Mais ce n’est pas tout. La frontière entre emploi et chômage est de moins en moins nette. C’est vrai depuis longtemps, avec la multiplication des formes d’emplois flexibles et précaires, occupées par les auto-entrepreneurs, les travailleurs en intérim, les salariés à temps très partiel, les contractuels, etc. Et c’est encore plus vrai depuis la crise du Covid-19, et le recours massif au chômage partiel.
Beaucoup de ces situations sont symptomatiques d’un même problème : ceux qui les vivent aimeraient travailler plus. L’Insee calcule donc le sous-emploi, c’est-à-dire tous les cas de figure dans lesquels des personnes en emploi aimeraient travailler davantage. Avec la pandémie, il a fortement progressé, notamment en raison de l’explosion du chômage partiel.
Au total, si l’on additionne le chômage « pur et dur », le halo du chômage et le sous-emploi, « plus d’un participant au marché du travail sur cinq se trouve contraint dans son offre de travail », écrit l’Insee.

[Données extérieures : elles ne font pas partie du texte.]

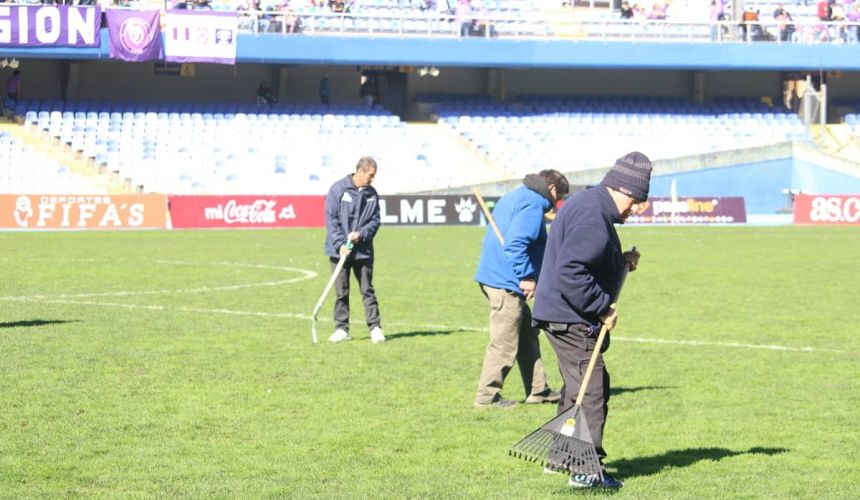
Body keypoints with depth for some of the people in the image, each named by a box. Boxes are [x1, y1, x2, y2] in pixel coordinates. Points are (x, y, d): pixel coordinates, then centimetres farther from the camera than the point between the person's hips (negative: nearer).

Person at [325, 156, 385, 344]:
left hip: (363, 250, 2)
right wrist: (340, 244, -16)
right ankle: (341, 329, 12)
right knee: (341, 291, 5)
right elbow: (331, 219, -8)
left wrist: (361, 234, -12)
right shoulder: (338, 189, -6)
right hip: (339, 250, -2)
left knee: (367, 290, 2)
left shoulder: (372, 194, 5)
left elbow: (375, 220, 7)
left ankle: (375, 327, 4)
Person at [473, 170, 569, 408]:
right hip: (506, 282, -11)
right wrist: (526, 276, -22)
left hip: (492, 277, 11)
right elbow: (515, 243, -26)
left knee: (527, 335, 17)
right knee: (504, 343, -4)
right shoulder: (533, 205, -13)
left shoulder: (512, 198, 19)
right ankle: (487, 395, 1)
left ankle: (538, 389, 23)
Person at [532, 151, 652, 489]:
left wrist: (620, 262, 7)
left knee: (577, 387, 20)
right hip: (571, 321, -11)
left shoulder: (586, 204, 14)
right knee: (592, 389, -10)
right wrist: (603, 308, -21)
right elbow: (571, 274, -29)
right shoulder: (592, 218, -21)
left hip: (561, 316, 11)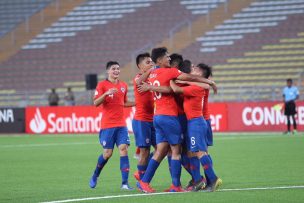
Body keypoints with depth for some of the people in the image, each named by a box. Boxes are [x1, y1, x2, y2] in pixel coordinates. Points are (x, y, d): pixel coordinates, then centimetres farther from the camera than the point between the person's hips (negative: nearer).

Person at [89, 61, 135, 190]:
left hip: (121, 125, 4)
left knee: (123, 149, -10)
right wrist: (106, 94, -26)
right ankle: (95, 176, 25)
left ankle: (125, 183, -11)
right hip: (107, 125, -4)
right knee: (107, 153, -1)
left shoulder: (123, 85, 12)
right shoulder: (102, 85, -4)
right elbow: (95, 103, -12)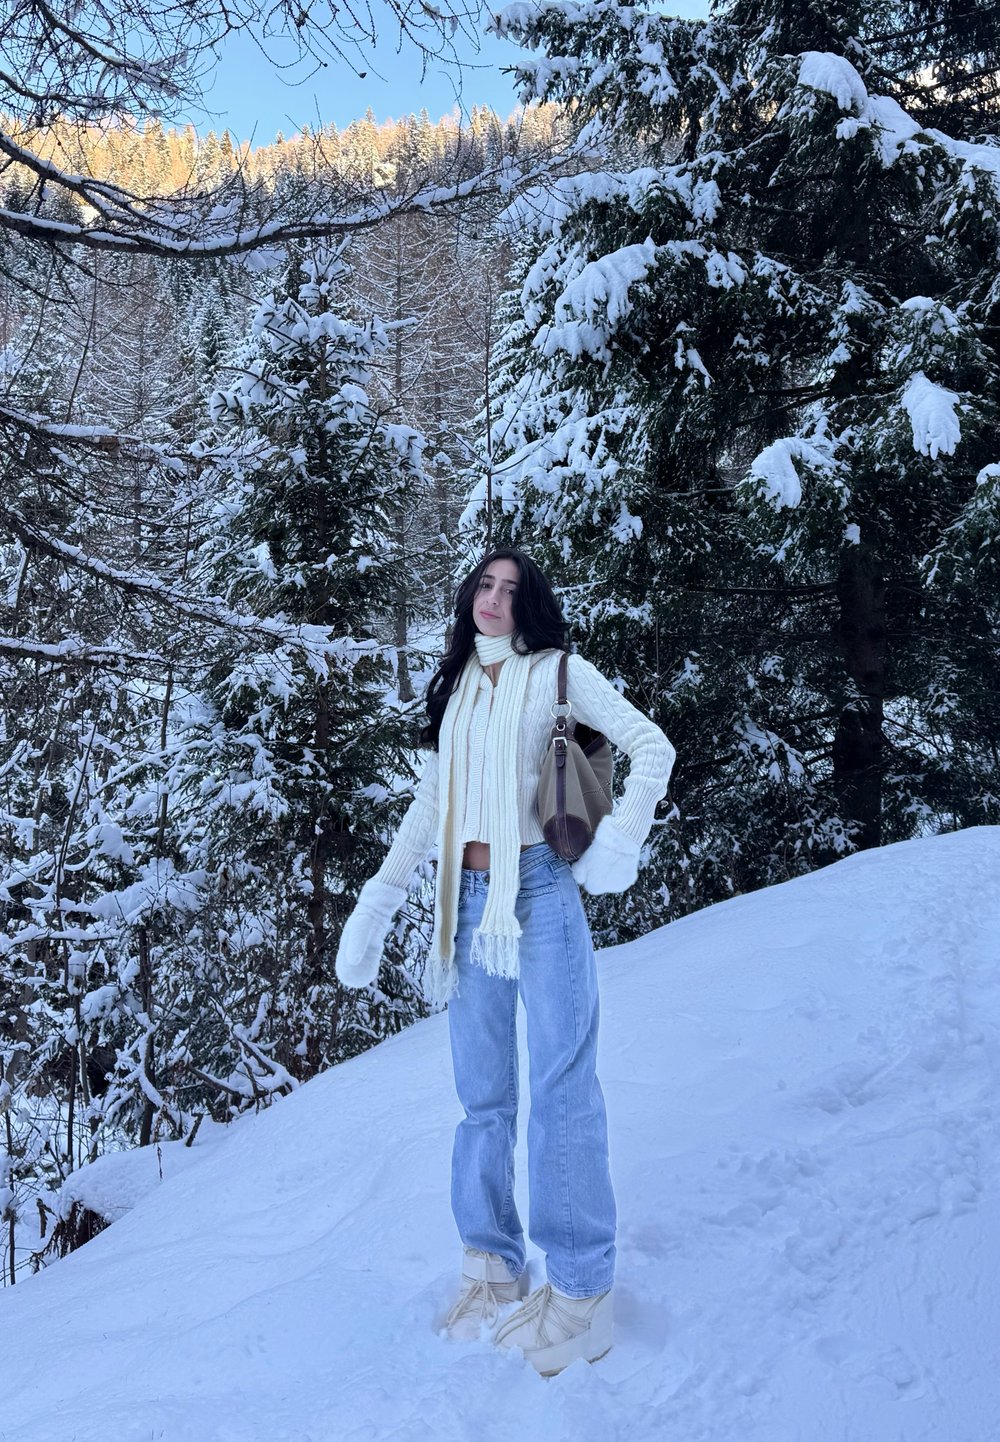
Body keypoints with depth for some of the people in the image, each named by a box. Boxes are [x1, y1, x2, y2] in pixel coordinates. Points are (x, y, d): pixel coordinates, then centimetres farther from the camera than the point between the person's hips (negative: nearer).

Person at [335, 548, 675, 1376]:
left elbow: (652, 748, -1)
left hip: (542, 890, -5)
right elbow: (430, 804, 16)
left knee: (561, 1085, -3)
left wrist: (619, 842, -13)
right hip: (471, 898, 5)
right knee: (482, 1092, 10)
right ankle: (491, 1267, 22)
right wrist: (379, 900, 9)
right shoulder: (455, 689, 17)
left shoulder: (559, 672, 3)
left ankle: (581, 1289, 7)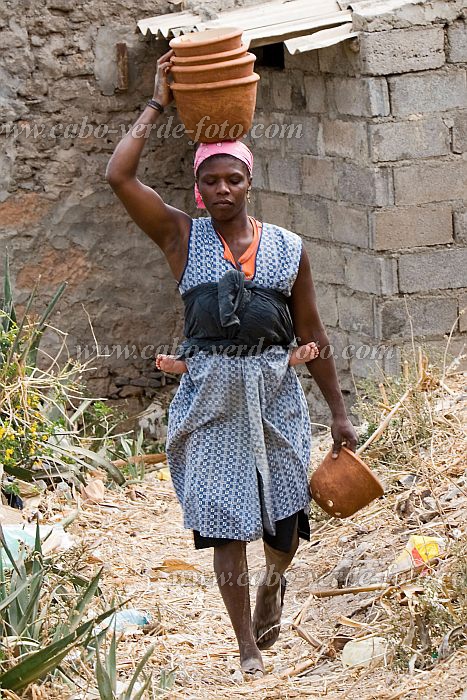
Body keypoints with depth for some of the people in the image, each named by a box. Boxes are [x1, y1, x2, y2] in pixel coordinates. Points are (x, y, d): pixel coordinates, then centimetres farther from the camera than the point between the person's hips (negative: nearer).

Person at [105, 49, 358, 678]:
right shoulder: (182, 237, 2)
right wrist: (157, 106, -5)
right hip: (211, 397, -1)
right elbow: (118, 177, -10)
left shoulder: (288, 249, 6)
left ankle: (273, 581, 43)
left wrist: (339, 411, 10)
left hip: (276, 395, 1)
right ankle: (249, 651, 8)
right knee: (225, 526, -2)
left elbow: (312, 333, 11)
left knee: (284, 521, 6)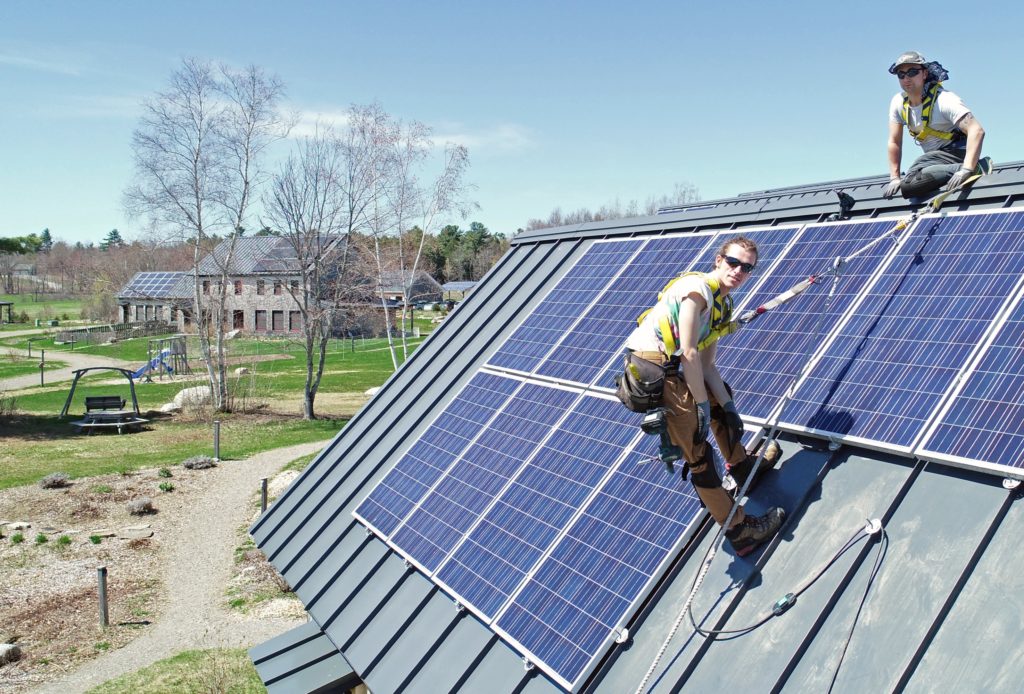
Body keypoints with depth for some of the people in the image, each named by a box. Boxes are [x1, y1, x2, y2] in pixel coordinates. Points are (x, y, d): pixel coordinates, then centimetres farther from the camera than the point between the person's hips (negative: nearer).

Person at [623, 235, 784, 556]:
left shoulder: (724, 304, 14)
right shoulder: (698, 287, -15)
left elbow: (707, 365, 14)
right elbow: (689, 353, -20)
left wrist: (727, 406, 7)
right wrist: (702, 405, -15)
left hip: (670, 367, 10)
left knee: (722, 395, 29)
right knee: (699, 454, -4)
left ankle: (743, 466, 50)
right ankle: (739, 531, 6)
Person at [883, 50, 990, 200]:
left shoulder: (944, 99, -18)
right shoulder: (898, 102, 1)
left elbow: (977, 131, -28)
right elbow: (894, 142, 7)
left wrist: (966, 170, -40)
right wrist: (895, 178, -2)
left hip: (954, 152, -8)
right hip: (934, 157, 9)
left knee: (909, 185, -28)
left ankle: (974, 167, -22)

De quoi relativiser le niveau très bas du taux de chômage pur et dur.
Et ce n’est pas fini ! Toutes ces situations « contraintes » ne disent rien des personnes découragées de rechercher un travail après de longues périodes de chômage, et qui ont abandonné le « jeu » du marché de l’emploi. Pour avoir la vision complète du tableau de l’emploi (et du non-emploi), il faut donc regarder le taux d’activité, qui rapporte le nombre de personnes dites « actives » (c’est-à-dire en emploi ou à la recherche d’un emploi) au nombre de personnes de la population en âge de travailler (15-64 ans).
Ce taux d’activité a baissé de 0,4 point entre la fin 2020 et la fin 2019, et même de 0,5 point pour les 25-49 ans, c’est-à-dire le cœur de la force de travail de la population. Une partie de la non-explosion du chômage s’explique donc par l’abandon et le découragement de certains demandeurs d’emploi, un phénomène à l’œuvre depuis la crise de 2008.
L’emploi privé résiste… pour l’instant
Faut-il donc conclure que la non-explosion du chômage se justifie seulement par quelques écritures statistiques ? Ce serait très exagéré. L’explication vient également d’une belle résistance de l’emploi. Malgré l’ampleur historique de la crise économique, et une récession de 8,3 % du PIB en 2020, l’emploi privé n’a reculé que de 1,8 % entre le quatrième trimestre 2020 et l’année précédente à la même période.
L’Insee explique ainsi que « la baisse du chômage au quatrième trimestre 2020 provient d’abord de la hausse du taux d’emploi, lequel a continué de se redresser en moyenne sur le trimestre ». Certes, « l’effet trompe-l’œil » décrit précédemment dans l’article a joué, mais plus marginalement que le retour à l’emploi.
Dans le détail, l’intérim, la construction et le tertiaire non marchand (qui regroupe les associations par exemple) ont recréé des emplois, quand l’industrie et le tertiaire marchand ont limité la casse malgré le second confinement. Cette dynamique est cohérente avec les chiffres de Pôle emploi, qui observe des niveaux assez élevés de sortie des inscrits en raison d’une reprise d’emploi.
D’où vient cette incroyable résistance de l’emploi malgré le contexte économique ? Probablement des dispositifs d’aide massifs mis en place par le gouvernement que sont le chômage partiel, les prêts garantis par l’Etat et les reports de cotisations.
Une partie de l’économie française est encore largement sous cloche. Lorsque la puissance publique pourra se permettre de supprimer les mesures sanitaires contraignantes (confinements, couvre-feu…) et les dispositifs d’aide, les mécanismes économiques et les indicateurs statistiques reprendront eux aussi leur marche normale. Et à ce moment-là, il est malheureusement peu probable que le taux de chômage puisse rester à 8 %.